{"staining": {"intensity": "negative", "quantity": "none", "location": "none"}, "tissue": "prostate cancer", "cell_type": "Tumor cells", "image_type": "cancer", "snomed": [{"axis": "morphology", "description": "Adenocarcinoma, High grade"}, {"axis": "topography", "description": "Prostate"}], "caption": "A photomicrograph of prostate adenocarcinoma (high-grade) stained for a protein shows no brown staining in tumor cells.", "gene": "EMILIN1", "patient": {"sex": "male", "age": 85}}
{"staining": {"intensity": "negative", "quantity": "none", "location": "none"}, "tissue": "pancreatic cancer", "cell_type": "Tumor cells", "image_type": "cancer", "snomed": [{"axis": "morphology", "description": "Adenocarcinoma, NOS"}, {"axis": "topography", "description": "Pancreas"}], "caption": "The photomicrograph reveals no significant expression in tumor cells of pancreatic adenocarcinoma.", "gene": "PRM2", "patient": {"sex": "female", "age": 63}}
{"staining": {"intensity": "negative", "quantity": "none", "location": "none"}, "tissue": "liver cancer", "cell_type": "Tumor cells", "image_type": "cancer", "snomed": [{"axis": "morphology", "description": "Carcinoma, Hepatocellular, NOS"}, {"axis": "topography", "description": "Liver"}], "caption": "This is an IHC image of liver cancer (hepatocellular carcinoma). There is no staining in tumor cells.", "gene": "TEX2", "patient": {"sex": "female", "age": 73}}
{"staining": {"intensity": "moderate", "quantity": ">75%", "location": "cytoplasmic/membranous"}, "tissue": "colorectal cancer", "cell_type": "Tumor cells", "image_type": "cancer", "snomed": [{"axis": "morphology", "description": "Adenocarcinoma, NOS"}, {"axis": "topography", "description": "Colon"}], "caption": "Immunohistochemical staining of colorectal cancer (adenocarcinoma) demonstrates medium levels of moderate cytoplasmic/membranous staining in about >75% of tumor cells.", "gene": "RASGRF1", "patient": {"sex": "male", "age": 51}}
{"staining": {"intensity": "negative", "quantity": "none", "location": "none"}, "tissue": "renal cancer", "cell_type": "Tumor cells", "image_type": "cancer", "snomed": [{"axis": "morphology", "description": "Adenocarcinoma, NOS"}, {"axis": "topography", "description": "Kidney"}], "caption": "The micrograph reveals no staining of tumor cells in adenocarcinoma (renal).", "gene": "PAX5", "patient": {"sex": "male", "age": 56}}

§ **Required work**
Repeat every entry above exactly, leaving nothing out.

§ **Exercise answer**
{"staining": {"intensity": "negative", "quantity": "none", "location": "none"}, "tissue": "prostate cancer", "cell_type": "Tumor cells", "image_type": "cancer", "snomed": [{"axis": "morphology", "description": "Adenocarcinoma, High grade"}, {"axis": "topography", "description": "Prostate"}], "caption": "A photomicrograph of prostate adenocarcinoma (high-grade) stained for a protein shows no brown staining in tumor cells.", "gene": "EMILIN1", "patient": {"sex": "male", "age": 85}}
{"staining": {"intensity": "negative", "quantity": "none", "location": "none"}, "tissue": "pancreatic cancer", "cell_type": "Tumor cells", "image_type": "cancer", "snomed": [{"axis": "morphology", "description": "Adenocarcinoma, NOS"}, {"axis": "topography", "description": "Pancreas"}], "caption": "The photomicrograph reveals no significant expression in tumor cells of pancreatic adenocarcinoma.", "gene": "PRM2", "patient": {"sex": "female", "age": 63}}
{"staining": {"intensity": "negative", "quantity": "none", "location": "none"}, "tissue": "liver cancer", "cell_type": "Tumor cells", "image_type": "cancer", "snomed": [{"axis": "morphology", "description": "Carcinoma, Hepatocellular, NOS"}, {"axis": "topography", "description": "Liver"}], "caption": "This is an IHC image of liver cancer (hepatocellular carcinoma). There is no staining in tumor cells.", "gene": "TEX2", "patient": {"sex": "female", "age": 73}}
{"staining": {"intensity": "moderate", "quantity": ">75%", "location": "cytoplasmic/membranous"}, "tissue": "colorectal cancer", "cell_type": "Tumor cells", "image_type": "cancer", "snomed": [{"axis": "morphology", "description": "Adenocarcinoma, NOS"}, {"axis": "topography", "description": "Colon"}], "caption": "Immunohistochemical staining of colorectal cancer (adenocarcinoma) demonstrates medium levels of moderate cytoplasmic/membranous staining in about >75% of tumor cells.", "gene": "RASGRF1", "patient": {"sex": "male", "age": 51}}
{"staining": {"intensity": "negative", "quantity": "none", "location": "none"}, "tissue": "renal cancer", "cell_type": "Tumor cells", "image_type": "cancer", "snomed": [{"axis": "morphology", "description": "Adenocarcinoma, NOS"}, {"axis": "topography", "description": "Kidney"}], "caption": "The micrograph reveals no staining of tumor cells in adenocarcinoma (renal).", "gene": "PAX5", "patient": {"sex": "male", "age": 56}}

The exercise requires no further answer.